Eighteen percent of the people in Butte County, population 230,000, live in poverty. The median household income is about $47,000 -- $20,000 less than the statewide figure.

The Red Cross is consolidating shelters that cropped up across Northern California into one center at the fairgrounds, where about 450 people were staying as of Wednesday night. Red Cross spokesman Stephen Walsh said the agency is working with the local government and nonprofit organizations to find longer-term housing for people, whether they were homeless before the disaster or not.

A snapshot survey found nearly 2,000 homeless people in Butte County on one January night in 2017, the most recent count. That was before the blaze destroyed 14,000 homes.

The Federal Emergency Management Agency estimates there are 2,500 families eligible for a voucher to stay in a hotel, but only about 200 have obtained one, said Kevin Hannes, an agency official. He said he expects interest to rise after people get a chance to see their damaged or destroyed homes.

Steve Wilson, who was homeless in Chico before the disaster, has seen the streets grow more crowded with people like him. Hustling for handouts has gotten tougher because people are giving their money to fire victims instead, he said.
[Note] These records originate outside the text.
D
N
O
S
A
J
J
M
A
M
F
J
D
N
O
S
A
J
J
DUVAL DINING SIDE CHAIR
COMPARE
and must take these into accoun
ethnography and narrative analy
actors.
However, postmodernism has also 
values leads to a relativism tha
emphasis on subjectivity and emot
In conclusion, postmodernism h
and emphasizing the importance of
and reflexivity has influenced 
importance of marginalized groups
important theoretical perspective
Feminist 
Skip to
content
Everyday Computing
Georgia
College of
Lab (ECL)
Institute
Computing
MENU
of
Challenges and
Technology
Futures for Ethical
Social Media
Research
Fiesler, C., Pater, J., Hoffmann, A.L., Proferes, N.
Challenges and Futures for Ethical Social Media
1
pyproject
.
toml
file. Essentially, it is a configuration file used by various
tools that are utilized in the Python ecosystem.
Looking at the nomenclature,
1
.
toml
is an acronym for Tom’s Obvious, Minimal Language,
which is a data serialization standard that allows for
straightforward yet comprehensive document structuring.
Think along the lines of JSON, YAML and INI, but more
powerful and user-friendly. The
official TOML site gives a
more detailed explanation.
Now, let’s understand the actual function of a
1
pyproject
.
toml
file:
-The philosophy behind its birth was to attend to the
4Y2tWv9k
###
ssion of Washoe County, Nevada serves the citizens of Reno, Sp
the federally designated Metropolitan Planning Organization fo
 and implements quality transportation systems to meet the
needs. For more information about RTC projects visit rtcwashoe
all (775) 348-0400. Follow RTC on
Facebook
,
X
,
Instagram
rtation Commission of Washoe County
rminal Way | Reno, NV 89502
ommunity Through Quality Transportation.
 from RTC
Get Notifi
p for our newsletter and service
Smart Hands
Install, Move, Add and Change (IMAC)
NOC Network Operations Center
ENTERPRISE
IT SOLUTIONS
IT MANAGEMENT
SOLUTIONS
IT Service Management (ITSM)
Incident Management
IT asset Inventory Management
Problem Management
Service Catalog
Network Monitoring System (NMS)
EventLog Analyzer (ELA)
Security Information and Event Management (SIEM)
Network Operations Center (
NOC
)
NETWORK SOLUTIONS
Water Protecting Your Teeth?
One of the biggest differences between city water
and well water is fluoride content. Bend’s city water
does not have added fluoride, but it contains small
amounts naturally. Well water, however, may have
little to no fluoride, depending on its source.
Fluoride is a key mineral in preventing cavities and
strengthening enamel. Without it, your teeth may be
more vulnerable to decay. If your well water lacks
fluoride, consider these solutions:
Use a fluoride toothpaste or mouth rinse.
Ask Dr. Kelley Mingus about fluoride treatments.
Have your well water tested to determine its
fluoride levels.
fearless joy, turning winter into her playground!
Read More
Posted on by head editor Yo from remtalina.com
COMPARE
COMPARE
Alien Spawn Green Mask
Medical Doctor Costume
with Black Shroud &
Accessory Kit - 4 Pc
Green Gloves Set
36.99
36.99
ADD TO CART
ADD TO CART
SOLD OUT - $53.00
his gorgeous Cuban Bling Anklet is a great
On Tuesday, he said, security guards tried to clear him from the parking lot at an abandoned Toys R Us where he had been staying. They backed off after he complained that they weren't hassling others there who were homeless because of the fire, he said.

There's also been a certain benefit to the outpouring of support for those affected by the fire.

"Before the fire, the homeless around here, you couldn't pitch a tent," Wilson said. "The law enforcement, they didn't want us pitching tents. Then with the fire, they can't find us because we're blending in with them."